= Work item =
Pictures aside, repeat the listing below exactly.
[Raw data — start]
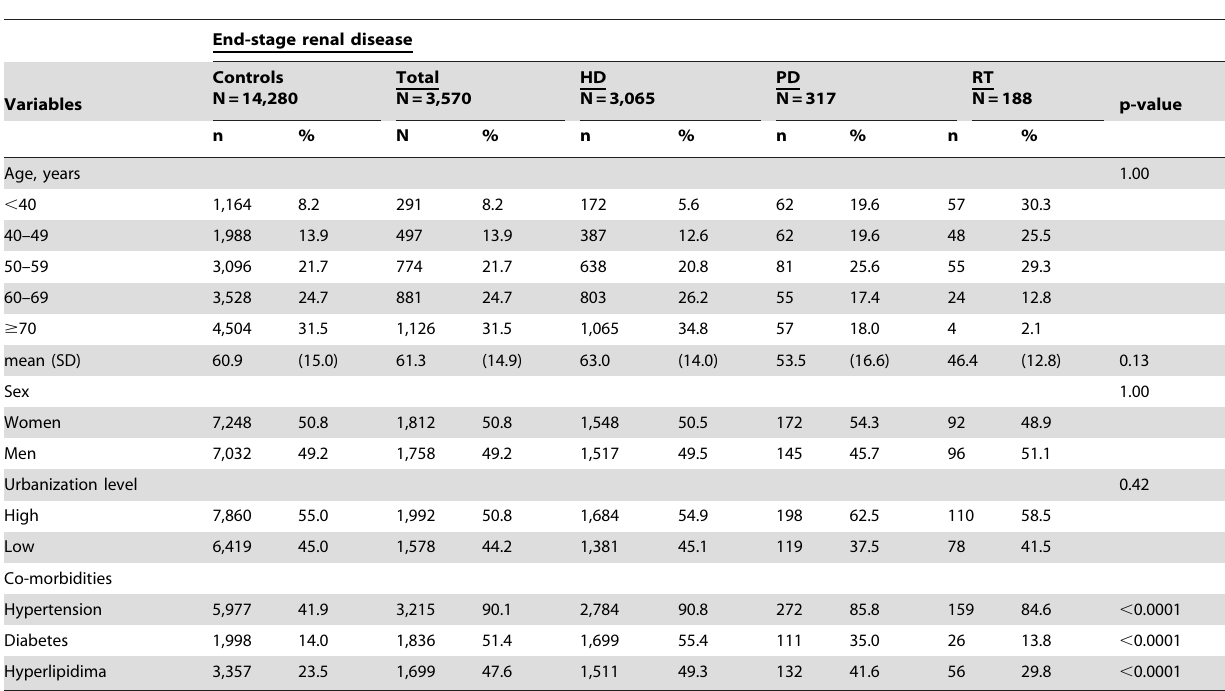
Table 1. Demographic characteristics and co-morbidities of patients with end-stage renal disease by treatment status.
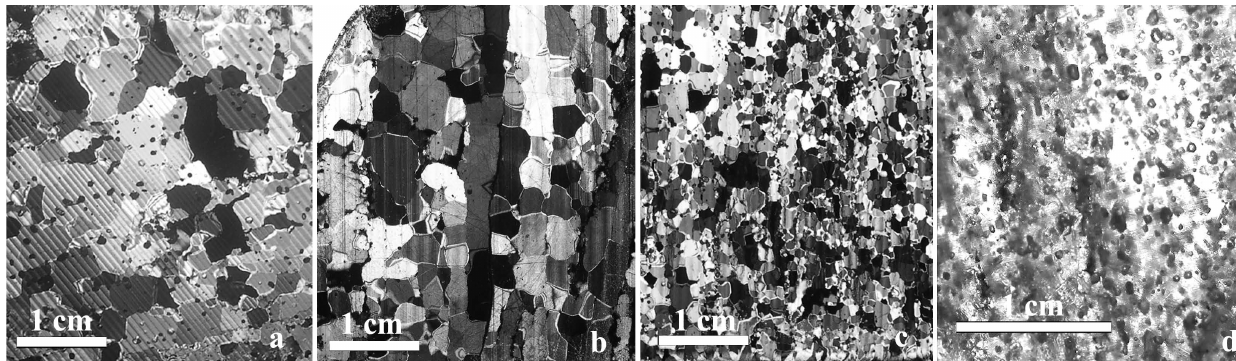
Fig. 3. Thin section photographs of ice wedge texture: (a) IW-26; (b) ISW-28 (ice-sand wedge), the left part of ice wedge 28 with debris subvertical layers (note the crystal elongation along the foliation); (c) IW-28, clean ice in the central part of ice wedge 28; and (d) thick section photograph of ice from IW-28 in transmitted light allowing bubble content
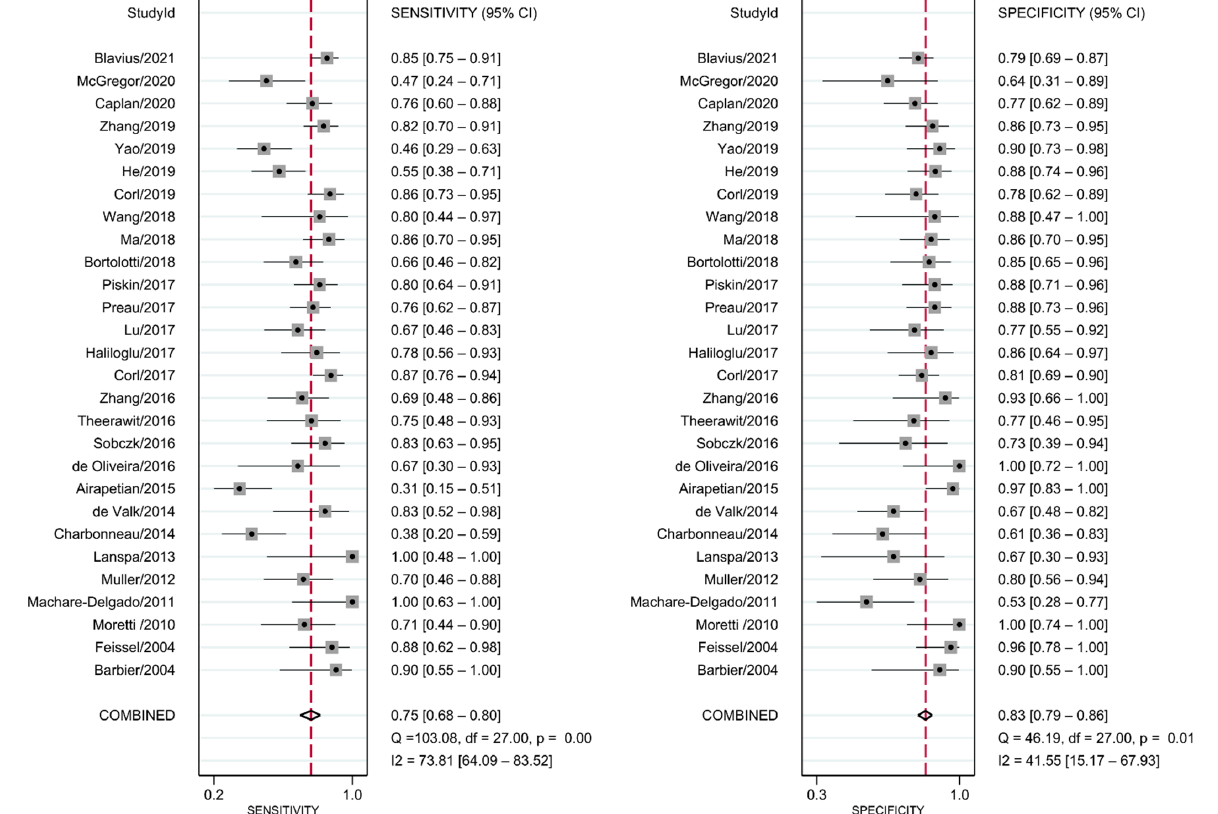
Figure 2. Forest plot for pooled sensitivity and specificity of respiratory variability of IVC diameter.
[Raw data — finish]
= Answer space =
Table 1. Demographic characteristics and co-morbidities of patients with end-stage renal disease by treatment status.
Fig. 3. Thin section photographs of ice wedge texture: (a) IW-26; (b) ISW-28 (ice-sand wedge), the left part of ice wedge 28 with debris subvertical layers (note the crystal elongation along the foliation); (c) IW-28, clean ice in the central part of ice wedge 28; and (d) thick section photograph of ice from IW-28 in transmitted light allowing bubble content
Figure 2. Forest plot for pooled sensitivity and specificity of respiratory variability of IVC diameter.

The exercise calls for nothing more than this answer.